Il punto di partenza, ricorda Vittorio De Luca, Managing Partner dello Studio Legale De Luca & Partners, è l’articolo 32 della Costituzione, in virtù del quale “la Repubblica tutela la salute come fondamentale diritto dell’individuo e interesse della collettività, e garantisce cure gratuite agli indigenti”. Tale disposizione deve essere letta congiuntamente all’articolo 8 della Carta dei diritti fondamentali dell’Unione Europea che sancisce il diritto alla riservatezza quale diritto fondamentale dell’individuo. “Dunque, il delicato bilanciamento tra diritti fondamentali effettuato dal nostro legislatore è legittimo nella misura in cui il compromesso individuato, cioè l’obbligo di esibizione della certificazione verde per accedere ai luoghi di lavoro introdotto per finalità di tutela della salute pubblica, è quello che comporta il minor sacrificio degli interessi concorrenti, vale a dire quelli privacy”, spiega l’avvocato Vittorio De Luca. Guardando a tale obbligo, anche l’Autorità Garante per la protezione dei dati personali aveva espresso parere favorevole in merito allo schema di decreto con il quale è poi stato introdotto l’obbligo di green pass nei luoghi di lavoro, evidenziando come lo stesso fosse legittimo poiché teneva conto, nel rispetto della libertà di scelta in ambito vaccinale, della disciplina della protezione dei dati personali e della disciplina in vigore in materia di certificazioni verdi.

Questo vale anche per la facoltà di consegnare al datore di lavoro copia del proprio green Pass, ottenendo in cambio l’esenzione dai controlli per tutta la durata di validità del documento? Su questo l’esperto ricorda che: “Secondo l’Autorità Garante, che si è espressa con segnalazione al Parlamento e al Governo lo scorso 11 novembre, la conservazione di una copia delle certificazioni è in primo luogo in contrasto con la normativa comunitaria (Considerando n. 48 del Regolamento (UE) 2021/953), secondo la quale, qualora la certificazione non venga utilizzata per scopi medici, non ne ammette la conservazione. Inoltre, tale trattamento di dati personali, si legge nella Segnalazione, violerebbe il principio di esattezza delle informazioni oggetto di trattamento nonché il principio di riservatezza da riconoscere al lavoratore. L’Autorità avverte che la conservazione del green pass non può essere ritenuta legittima sulla base giuridica del consenso del lavoratore e l’adozione, da parte datoriale, di misure tecniche e organizzative adeguate al grado di rischio connesso al trattamento, potrebbe causare un incremento importante di oneri, anche sotto un profilo economico”. Di conseguenza, ricorda De Luca, anche se lo scopo di questa misura è meritorio (l’intento è infatti quello di semplificare la vita in azienda, evitando controlli giornalieri), “i datori di lavoro nell’applicazione concreta potrebbero trovarsi a dover porre in essere una serie di adempimenti privacy che potrebbero avere quale conseguenza proprio quella di vanificare l’intento della previsione legislativa”.

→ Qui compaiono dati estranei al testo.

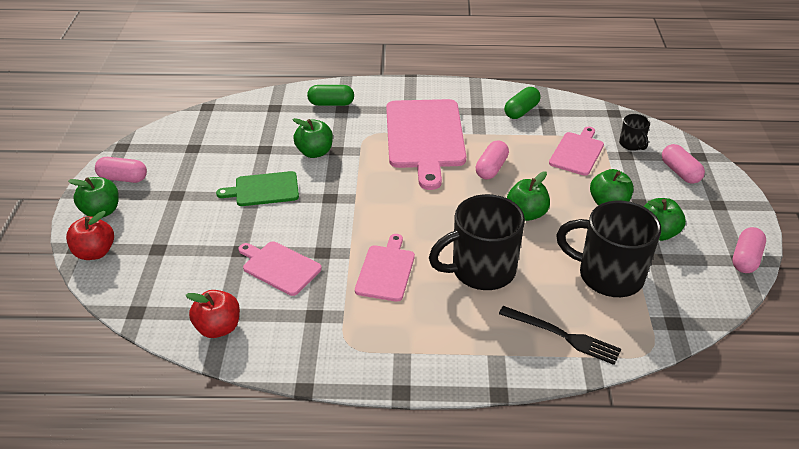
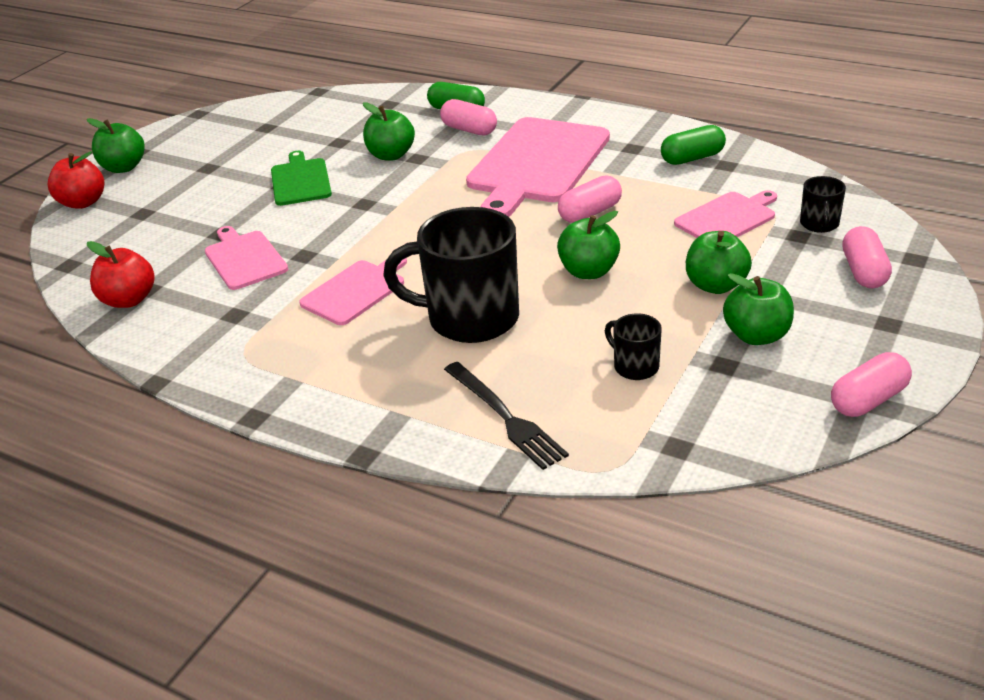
camera: 30 degrees right, 5 degrees down
pink capsule [95,157,147,183] -> pink capsule moved to [440,99,497,136]
green cutting board [216,171,299,206] -> green cutting board turned 60 degrees clockwise [271,151,332,206]
black mug [556,200,661,297] -> black mug [605,313,662,380], size x0.46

Per altro, la legge n. 165 del 19 novembre 2021 di conversione del decreto-legge 21 settembre 2021, n. 127  è intervenuta sulla verifica del green pass per i lavoratori in somministrazione, precisando che nei loro confronti il controllo viene effettuato solo dall’utilizzatore, fermo restando l’onere in capo al somministratore di informare i lavoratori circa l’obbligo del possesso e ed esibizione del green pass. “Questa precisazione, senz’altro utile, era già stata oggetto d’attenzione da parte di Assolavoro”, ricorda l’avvocato, “con riferimento a una circolare che aveva chiarito come “l’onere dell’utilizzatore sarà […] quello di verificare il possesso del Green Pass da parte del lavoratore”, rimettendo così in capo all’utilizzatore (presso cui la prestazione viene effettivamente resa) l’onere di verificare il possesso e la validità della certificazione”. La legge di conversione non si è preoccupata invece di disciplinare un’altra ipotesi, maggiormente dibattuta, relativa a chi debba controllare il green pass dei lavoratori subordinati inviati in trasferta presso soggetti terzi, quantomeno nelle ipotesi in cui tale trasferta avvenga senza il preventivo transito presso la sede di appartenenza, lasciando in tale ipotesi ancora margini di opinabilità”, conclude De Luca.